Records shown:
+ + + +

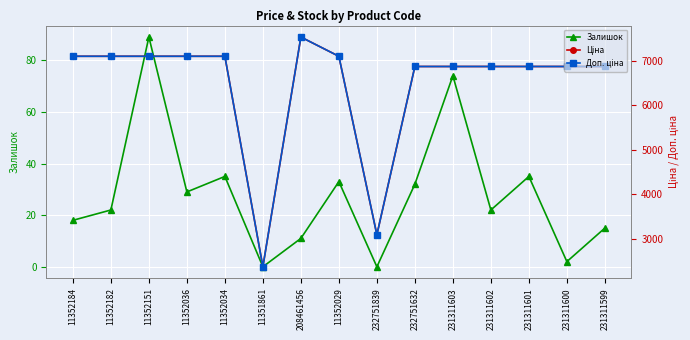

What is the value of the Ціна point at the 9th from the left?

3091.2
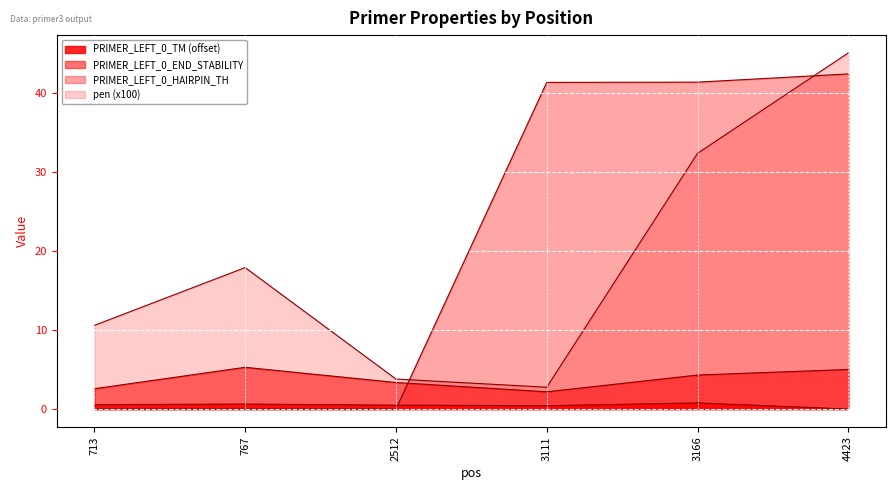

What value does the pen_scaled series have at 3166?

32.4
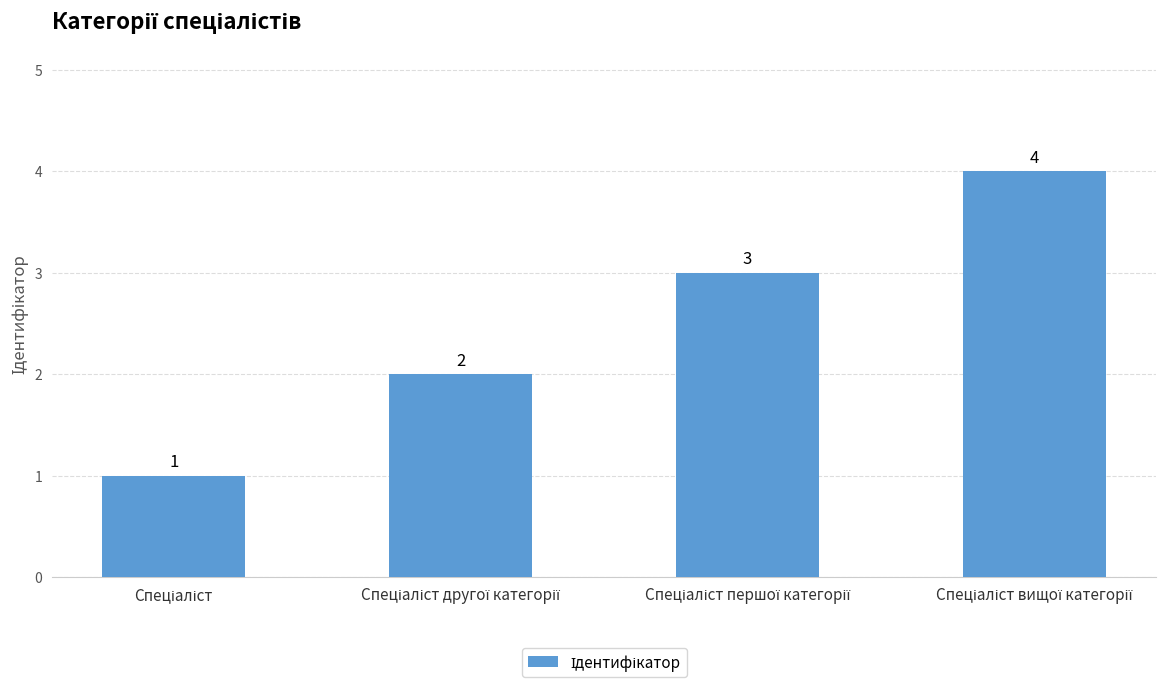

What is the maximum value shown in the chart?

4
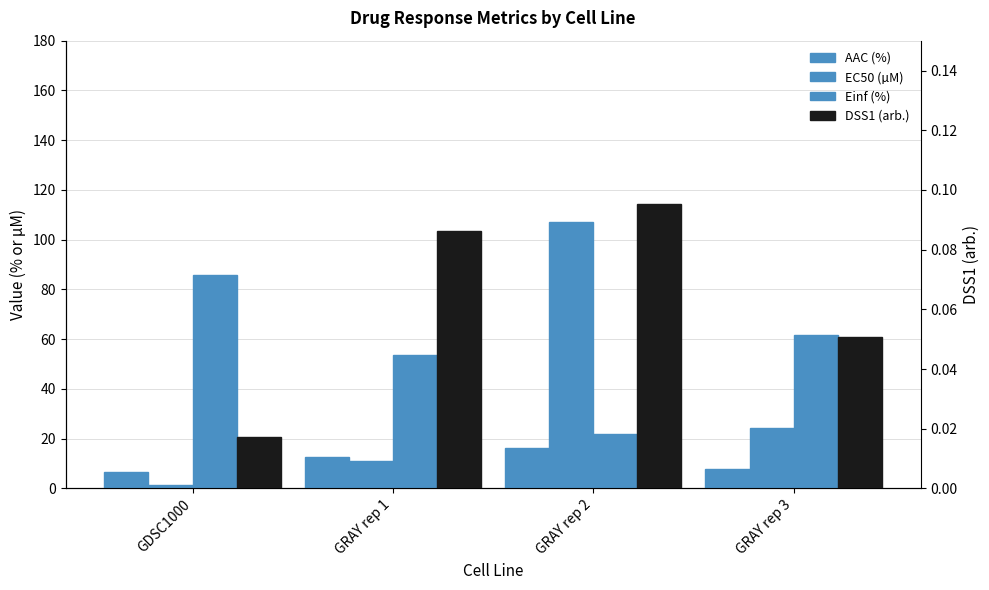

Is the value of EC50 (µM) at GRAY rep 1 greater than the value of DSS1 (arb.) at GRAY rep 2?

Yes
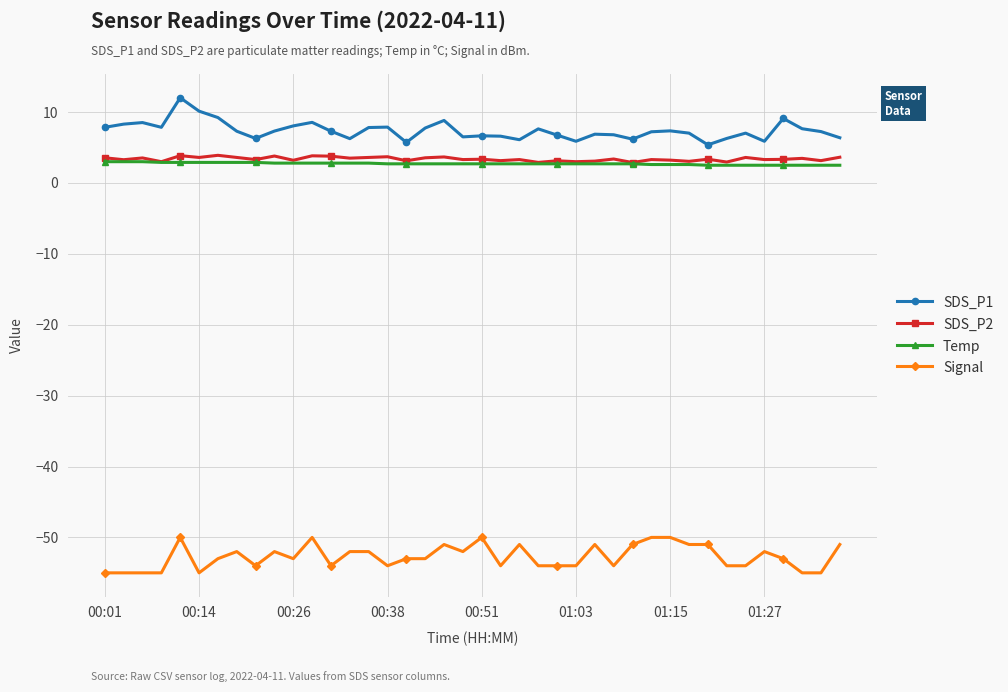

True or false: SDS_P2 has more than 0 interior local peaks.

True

+ + + +

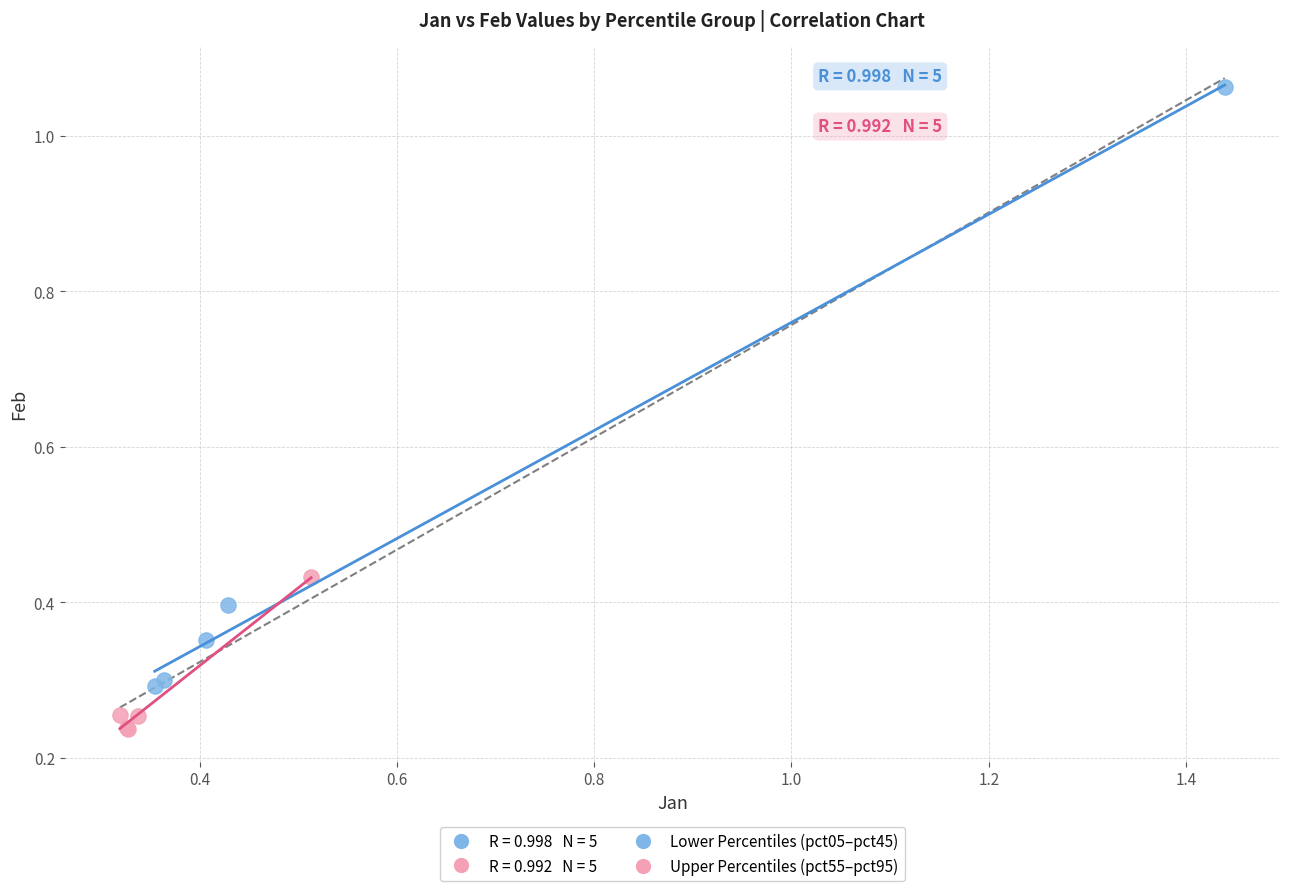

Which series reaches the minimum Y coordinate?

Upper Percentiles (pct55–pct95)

+ + + +

Exercise: Write out the rows again from the line with "What is the value" to the line with "True or false: SDS_P2", swapping "value" for "reading" and keeping everything else the same, with the pictures left out.

Response to the task:
What is the reading of the Ціна point at the 9th from the left?

3091.2

What reading does the pen_scaled series have at 3166?

32.4

What is the maximum reading shown in the chart?

4

Is the reading of EC50 (µM) at GRAY rep 1 greater than the reading of DSS1 (arb.) at GRAY rep 2?

Yes

True or false: SDS_P2 has more than 0 interior local peaks.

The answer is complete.